Neither classical statisticians’ conventional wisdom that too large models are worse nor the modern ML paradigm that bigger models are better uphold. We find that double descent also occurs over train epochs. Surprisingly, we show these phenomena can lead to a regime where more data hurts, and training a deep network on a larger train set actually performs worse.

Model-wise double descent

1. There is a regime where bigger models are worse.

The model-wise double descent phenomenon can lead to a regime where training on more data hurts. In the chart above, the peak in test error occurs around the interpolation threshold, when the models are just barely large enough to fit the train set.

In all cases we’ve observed, changes which affect the interpolation threshold (such as changing the optimization algorithm, the number of train samples, or the amount of label noise) also affect the location of the test error peak correspondingly. The double descent phenomena is most prominent in settings with added label noise; without it, the peak is smaller and easy to miss. Adding label noise amplifies this general behavior and allows us to easily investigate.

Sample-wise non-monotonicity

2. There is a regime where more samples hurts.

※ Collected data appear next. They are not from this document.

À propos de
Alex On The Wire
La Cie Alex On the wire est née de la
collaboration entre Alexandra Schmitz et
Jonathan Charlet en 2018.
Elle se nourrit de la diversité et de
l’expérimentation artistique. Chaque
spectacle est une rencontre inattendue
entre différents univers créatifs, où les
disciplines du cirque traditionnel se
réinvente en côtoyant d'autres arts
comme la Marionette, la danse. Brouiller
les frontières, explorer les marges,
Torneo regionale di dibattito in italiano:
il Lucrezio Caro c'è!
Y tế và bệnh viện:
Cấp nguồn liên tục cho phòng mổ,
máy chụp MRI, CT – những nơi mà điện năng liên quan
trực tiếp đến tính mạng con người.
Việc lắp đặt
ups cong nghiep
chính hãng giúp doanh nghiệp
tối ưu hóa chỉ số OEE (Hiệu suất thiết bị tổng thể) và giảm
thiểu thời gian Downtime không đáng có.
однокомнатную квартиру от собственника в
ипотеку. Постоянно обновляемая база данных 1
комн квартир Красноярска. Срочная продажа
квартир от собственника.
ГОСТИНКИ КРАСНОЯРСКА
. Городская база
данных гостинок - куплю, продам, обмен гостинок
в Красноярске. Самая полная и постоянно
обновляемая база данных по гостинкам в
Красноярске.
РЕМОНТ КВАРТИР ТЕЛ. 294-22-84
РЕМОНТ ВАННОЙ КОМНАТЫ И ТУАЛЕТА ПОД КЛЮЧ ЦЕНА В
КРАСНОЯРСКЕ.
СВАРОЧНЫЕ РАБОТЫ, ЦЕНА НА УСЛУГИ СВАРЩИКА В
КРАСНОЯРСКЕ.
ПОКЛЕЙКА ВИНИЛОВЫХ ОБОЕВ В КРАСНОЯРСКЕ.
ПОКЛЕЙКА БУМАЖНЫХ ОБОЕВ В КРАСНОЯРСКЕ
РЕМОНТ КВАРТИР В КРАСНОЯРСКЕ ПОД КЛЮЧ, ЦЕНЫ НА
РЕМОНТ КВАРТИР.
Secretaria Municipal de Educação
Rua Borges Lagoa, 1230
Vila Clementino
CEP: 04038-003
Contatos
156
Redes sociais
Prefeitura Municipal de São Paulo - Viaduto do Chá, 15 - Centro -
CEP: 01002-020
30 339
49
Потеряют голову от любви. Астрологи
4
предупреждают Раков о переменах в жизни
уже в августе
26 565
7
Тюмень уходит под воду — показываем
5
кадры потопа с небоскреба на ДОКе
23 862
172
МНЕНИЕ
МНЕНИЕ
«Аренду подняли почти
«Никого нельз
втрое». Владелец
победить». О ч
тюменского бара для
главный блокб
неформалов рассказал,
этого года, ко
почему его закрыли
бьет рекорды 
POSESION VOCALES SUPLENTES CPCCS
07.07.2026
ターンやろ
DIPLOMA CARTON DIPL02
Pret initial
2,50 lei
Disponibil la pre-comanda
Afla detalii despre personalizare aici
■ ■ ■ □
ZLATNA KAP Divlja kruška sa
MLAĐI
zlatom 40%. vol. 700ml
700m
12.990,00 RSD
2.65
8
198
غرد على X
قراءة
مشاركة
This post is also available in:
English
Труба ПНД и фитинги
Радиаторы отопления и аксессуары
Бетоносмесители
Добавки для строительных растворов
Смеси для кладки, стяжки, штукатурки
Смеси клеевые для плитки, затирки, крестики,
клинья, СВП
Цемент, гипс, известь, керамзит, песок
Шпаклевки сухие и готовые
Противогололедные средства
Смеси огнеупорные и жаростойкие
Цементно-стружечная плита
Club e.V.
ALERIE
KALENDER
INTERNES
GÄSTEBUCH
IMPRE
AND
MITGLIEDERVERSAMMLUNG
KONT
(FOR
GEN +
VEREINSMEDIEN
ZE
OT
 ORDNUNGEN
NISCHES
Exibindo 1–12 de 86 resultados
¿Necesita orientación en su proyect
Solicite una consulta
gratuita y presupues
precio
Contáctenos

The above chart shows transformers trained on a language-translation task with no added label noise. As expected, increasing the number of samples shifts the curve downwards towards lower test error. However, since more samples require larger models to fit, increasing the number of samples also shifts the interpolation threshold (and peak in test error) to the right.

For intermediate model sizes (red arrows), these two effects combine, and we see that training on 4.5x more samples actually hurts test performance.

Epoch-wise double descent

3. There is a regime where training longer reverses overfitting.

The charts above show test and train error as a function of both model size and number of optimization steps. For a given number of optimization steps (fixed y-coordinate), test and train error exhibit model-size double descent. For a given model size (fixed x-coordinate), as training proceeds, test and train error decreases, increases, and decreases again; we call this phenomenon epoch-wise double descent.

In general, the peak of test error appears systematically when models are just barely able to fit the train set.

Our intuition is that, for models at the interpolation threshold, there is effectively only one model that fits the train data, and forcing it to fit even slightly noisy or misspecified labels will destroy its global structure. That is, there are no “good models” which both interpolate the train set and perform well on the test set. However, in the over-parameterized regime, there are many models that fit the train set and there exist such good models. Moreover, the implicit bias of stochastic gradient descent (SGD) leads it to such good models, for reasons we don’t yet understand.

We leave fully understanding the mechanisms behind double descent in deep neural networks as an important open question.